In the meantime, I am tethered to this world and the human emotions within it, so I still cry and feel sorry that Jeff had to suffer and die so soon and I make room for him and his memory in our "new" life without him. I have visited his grave twice each day since he was buried. He does not yet have a headstone (they take two or three months to deliver) and in the meantime, his grave is unmarked, so I bought a "shepherd's hook" (for hanging baskets in a garden) and placed it at the corner of his grave with a special wind chime hanging on it. Jeff loved wind chimes (which is not something he widely publicized), and would always shop for one as a souvenir when we went on vacation. Unfortunately, he never found one that had a sound/tone that he liked. So, I don't know if he'll like the sound of the one I gave him, but it is beautiful to look at--very eye-catching--and will at least make enough noise to herald the fact that he is buried beneath it.

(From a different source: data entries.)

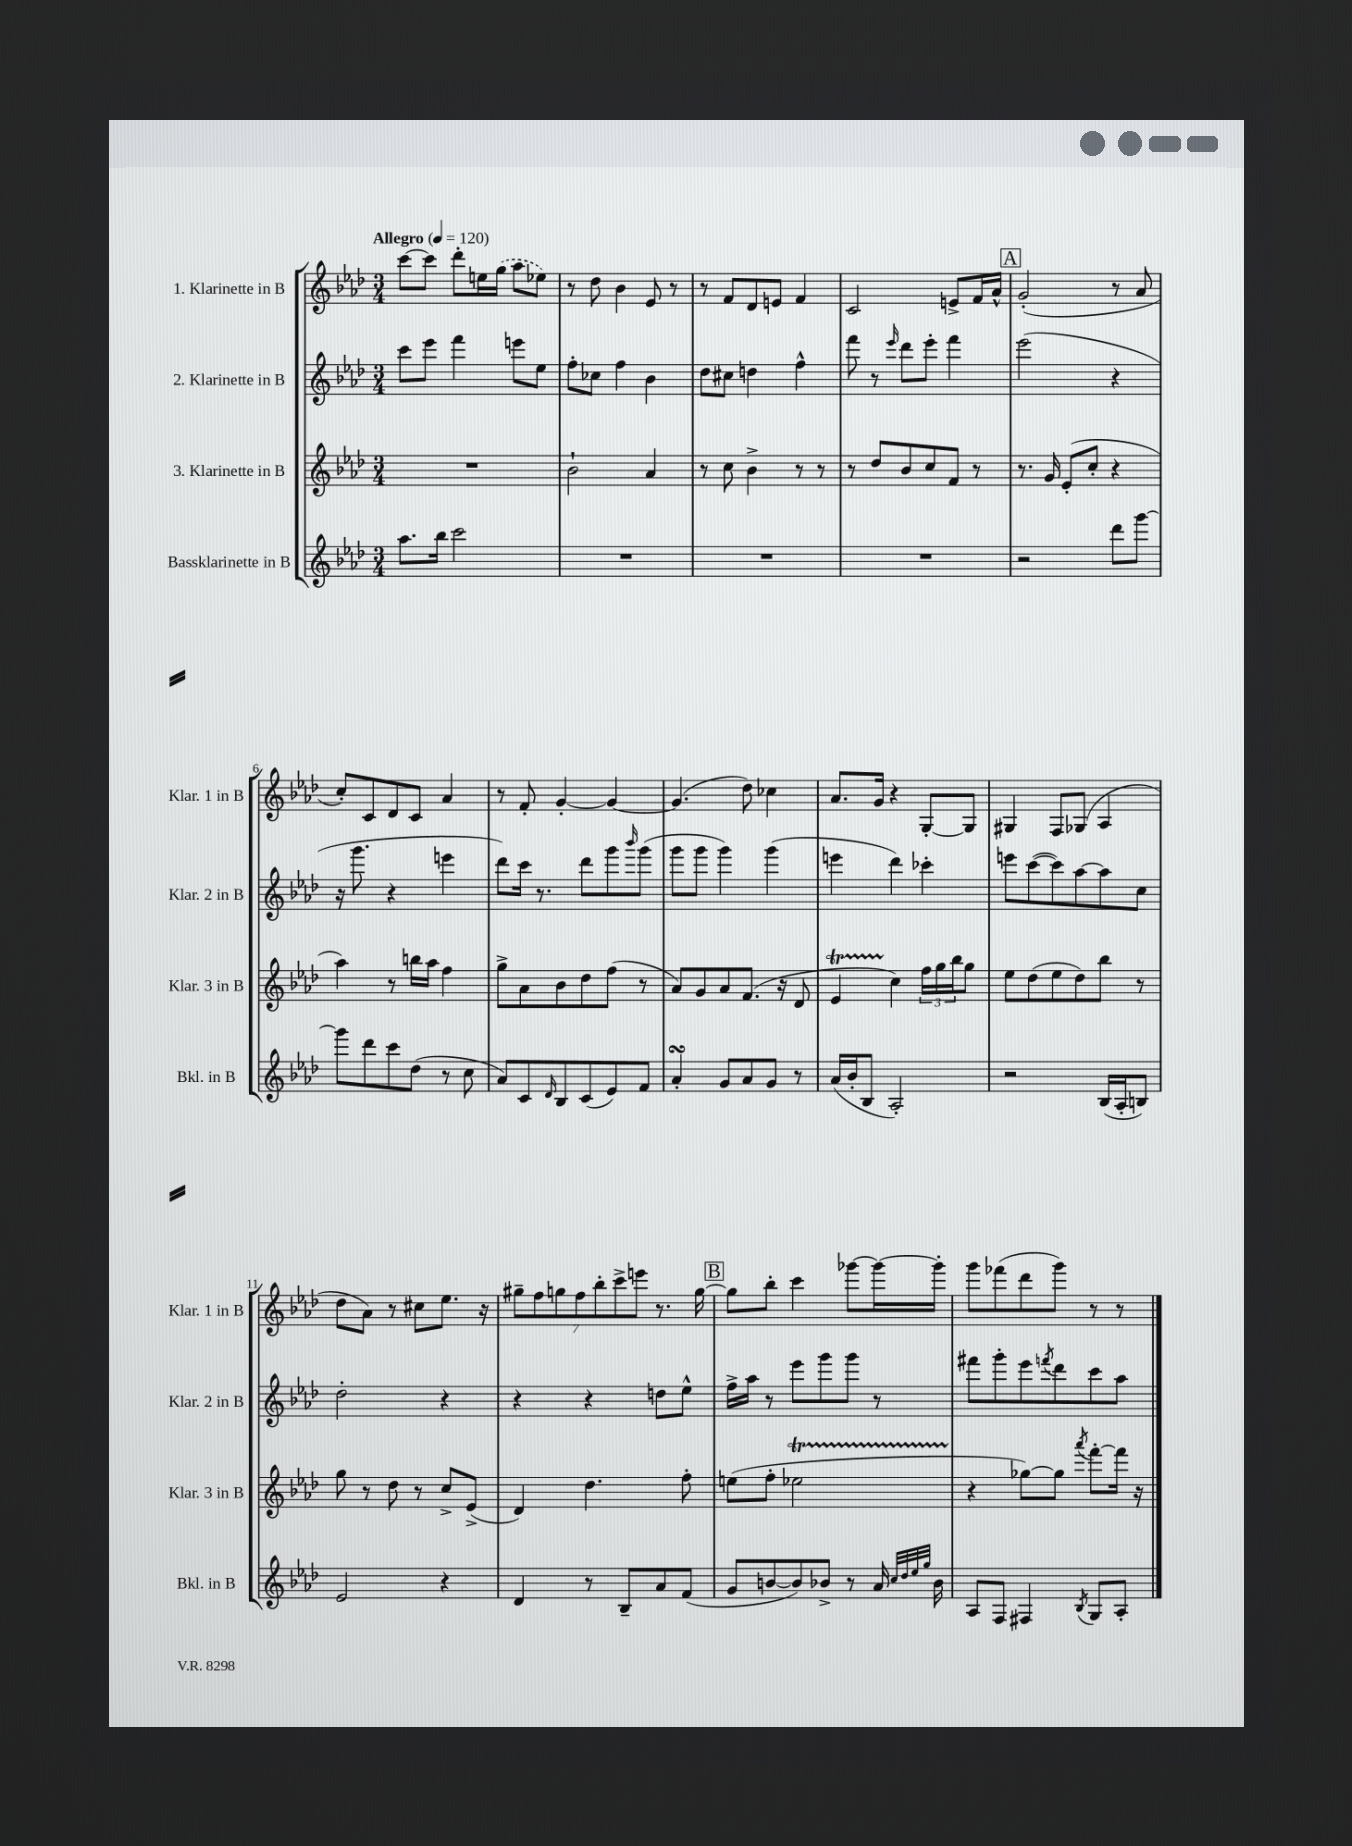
<<
\new StaffGroup <<
\new Staff = "s0" \with { instrumentName = "1. Klarinette in B" shortInstrumentName = "Klar. 1 in B" } {
    \clef treble \key aes \major \numericTimeSignature \time 3/4 \tempo "Allegro" 4 = 120
    c'''8~ c'''8 des'''8-. e''16 \once \slurDashed g''16( aes''8 ees''8) |
    r8 des''8 bes'4 ees'8 r8 |
    r8 f'8 des'8 e'8 f'4 |
    c'2 e'8-> f'16 aes'16-^ |
    \mark \markup { \box "A" } g'2-.( r8 aes'8 |
    c''8-.) c'8 des'8 c'8 aes'4 |
    r8 f'8-. g'4~-. g'4~ |
    g'4.( des''8) ces''4 |
    aes'8. g'16 r4 g8~-. g8 |
    gis4 f8 ges8( aes4 |
    des''8 aes'8) r8 cis''8 ees''8. r16 |
    \tuplet 7/4 { gis''8-- f''8 g''8 f''8 bes''8-. c'''8-> e'''8 } r8. g''16~ |
    \mark \markup { \box "B" } g''8 bes''8-. c'''4 ges'''8~ ges'''16~ ges'''16-. |
    g'''8 fes'''8( des'''8 g'''8) r8 r8 \bar "|." |
}
\new Staff = "s1" \with { instrumentName = "2. Klarinette in B" shortInstrumentName = "Klar. 2 in B" } {
    \clef treble \key aes \major \numericTimeSignature \time 3/4
    c'''8 ees'''8 f'''4 e'''8 ees''8 |
    f''8-. ces''8 f''4 bes'4 |
    des''8 cis''8 d''4 f''4-^ |
    f'''8 r8 \grace { ees'''16 } des'''8 ees'''8-. f'''4 |
    \mark \markup { \box "A" } ees'''2( r4 |
    r16 g'''8. r4 e'''4 |
    des'''8) c'''16 r8. des'''8 g'''8 \grace { bes'''16 } g'''8( |
    g'''8 g'''8 g'''4) g'''4( |
    e'''4 des'''4) ces'''4-. |
    e'''8 c'''8~( c'''8) aes''8~ aes''8 c''8 |
    des''2-. r4 |
    r4 r4 d''8 ees''8-^ |
    \mark \markup { \box "B" } f''16-> aes''16 r8 ees'''8 g'''8 g'''8 r8 |
    fis'''8 g'''8-. ees'''8 \acciaccatura { f'''8 } des'''8 c'''8 aes''8 \bar "|." |
}
\new Staff = "s2" \with { instrumentName = "3. Klarinette in B" shortInstrumentName = "Klar. 3 in B" } {
    \clef treble \key aes \major \numericTimeSignature \time 3/4
    R2. |
    bes'2-! aes'4 |
    r8 c''8 bes'4-> r8 r8 |
    r8 des''8 bes'8 c''8 f'8 r8 |
    \mark \markup { \box "A" } r8. g'16 ees'8-.( c''8-. r4 |
    aes''4) r8 b''16 aes''16 f''4 |
    g''8-> aes'8 bes'8 des''8 f''8( r8 |
    aes'8) g'8 aes'8 f'8.( r16 des'8 |
    ees'4\startTrillSpan c''4\stopTrillSpan) \tuplet 3/2 { f''16 g''16 bes''16 } g''8 |
    ees''8 des''8( ees''8 des''8) bes''8 r8 |
    g''8 r8 des''8 r8 c''8-> ees'8->( |
    des'4) des''4. f''8-. |
    \mark \markup { \box "B" } e''8( f''8-. ees''2\startTrillSpan |
    r4\stopTrillSpan ges''8~) ges''8 \acciaccatura { aes'''8 } f'''8~-. f'''16 r16 \bar "|." |
}
\new Staff = "s3" \with { instrumentName = "Bassklarinette in B" shortInstrumentName = "Bkl. in B" } {
    \clef treble \key aes \major \numericTimeSignature \time 3/4
    aes''8. bes''16 c'''2 |
    R2. |
    R2. |
    R2. |
    \mark \markup { \box "A" } r2 des'''8 g'''8~ |
    g'''8 des'''8 c'''8 des''8( r8 c''8 |
    aes'8) c'8 \grace { des'16 } bes8 c'8( ees'8) f'8 |
    aes'4-.\turn g'8 aes'8 g'8 r8 |
    aes'16( bes'16-. bes8 aes2-.) |
    r2 bes16( aes16-. b8) |
    ees'2 r4 |
    des'4 r8 bes8-- aes'8 f'8( |
    \mark \markup { \box "B" } g'8 b'8~ b'8) bes'8-> r8 aes'16 \grace { c''32 des''32 ees''32 g''32 } bes'16 |
    aes8 f8 fis4 \acciaccatura { bes8 } g8 aes8-. \bar "|." |
}
>>
>>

Well, this is a long and rambling post, but now that I have no one to talk to at night, you will likely see more where this came from. Sad, but true.
Until next time, thanks for continuing to support us and pray for all of us. I am slowly making headway opening all the cards and memorials and have been overwhelmed by people's generosity and kindness. Our house is filled to bursting with flowers and food and it is such a comfort--not to mention a flattering reminder of what a wonderful father I chose for my children and that you all chose as your friend. May God Bless him and Keep him.